An open API service indexing awesome lists of open source software.

https://github.com/cameronraysmith/vep-example-usage

example usage of ensembl vep
https://github.com/cameronraysmith/vep-example-usage

Last synced: 3 months ago
JSON representation

example usage of ensembl vep

Awesome Lists containing this project

README

          

# Ensembl VEP (Variant Effect Predictor) example usage

This repository provides example usage of the [Ensembl Variant Effect Predictor](https://ensembl.org/info/docs/tools/vep/script/index.html) (VEP) ([src](https://github.com/Ensembl/ensembl-vep)) in both online and offline modes in the [official container image](https://hub.docker.com/r/ensemblorg/ensembl-vep).

### Prerequisites

1. [Docker](https://www.docker.com/products/docker-desktop) and [Docker Compose](https://docs.docker.com/compose/install/) installed.
2. [aria2c](https://aria2.github.io/) or [wget](https://www.gnu.org/software/wget/) for downloading data. The script will use `aria2c` if available, otherwise it will fall back to `wget`. The former reduces download time from 9 hours to 30 minutes for the 20GB cache.

### Directory Structure

Before running, ensure you have the following directory structure:

```
.
├── cache/ # VEP cache files will be stored here.
├── data/ # Your input data, i.e., rsids.txt should be placed here.
├── output/ # VEP results will be saved here.
├── vep.sh
└── docker-compose.yml
```

### Running VEP

1. Ensure `vep.sh` is executable:

```bash
chmod +x vep.sh
```

2. You can run VEP in online mode (default) directly using:

```bash
./vep.sh
```

To run in offline mode (utilizing local cache), set the `VEP_MODE` environment variable to "offline":

```bash
VEP_MODE=offline ./vep.sh
```

In offline mode, the script will first check if the VEP cache is available in the `cache/` directory. If not, it will download the cache files and extract them there.
This is about 20GB and will take 30 minutes with aria2c or 9 hours with wget.

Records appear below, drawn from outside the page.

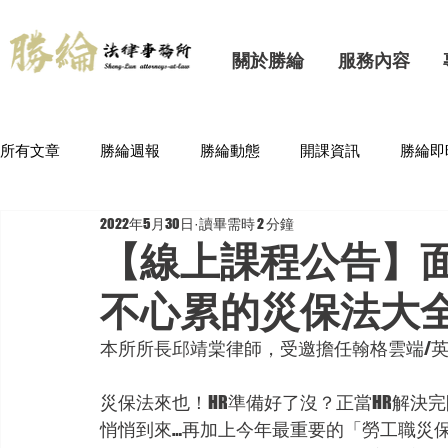
關於勝綸
服務內容
所有文章
勝綸週報
勝綸動態
開課資訊
勝綸即
2022年5月30日
讀畢需時 2 分鐘
【線上課程公告】面
不心累的災保法大全
本所所長邱靖棠律師，受邀擔任翰格雲端/英特
災保法來也！HR準備好了沒？正當HR解決
悄悄到來…再加上今年最重要的「勞工職災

3. The output will be saved in the `output/` directory as `vep_output.txt`.

### Customizing the Input

To analyze a different set of variants:

1. Place your input file, such as `rsids.txt`, into the `data/` directory.
2. Modify the `input_file` path in the `docker-compose.yml` under the `command` section accordingly.

### Notes

- The Docker setup uses the official Ensembl VEP Docker image.
- Volumes are used to map local directories (`cache`, `data`, and `output`) to directories within the Docker container.
- The `docker-compose.yml` file specifies the Docker configurations and the commands to run VEP based on the mode (online/offline).

### Troubleshooting

- If you encounter issues with file permissions, check that your current user has appropriate permissions to read/write to the `cache`, `data`, and `output` directories.
- Ensure your input files are correctly formatted and placed in the `data/` directory before running the script.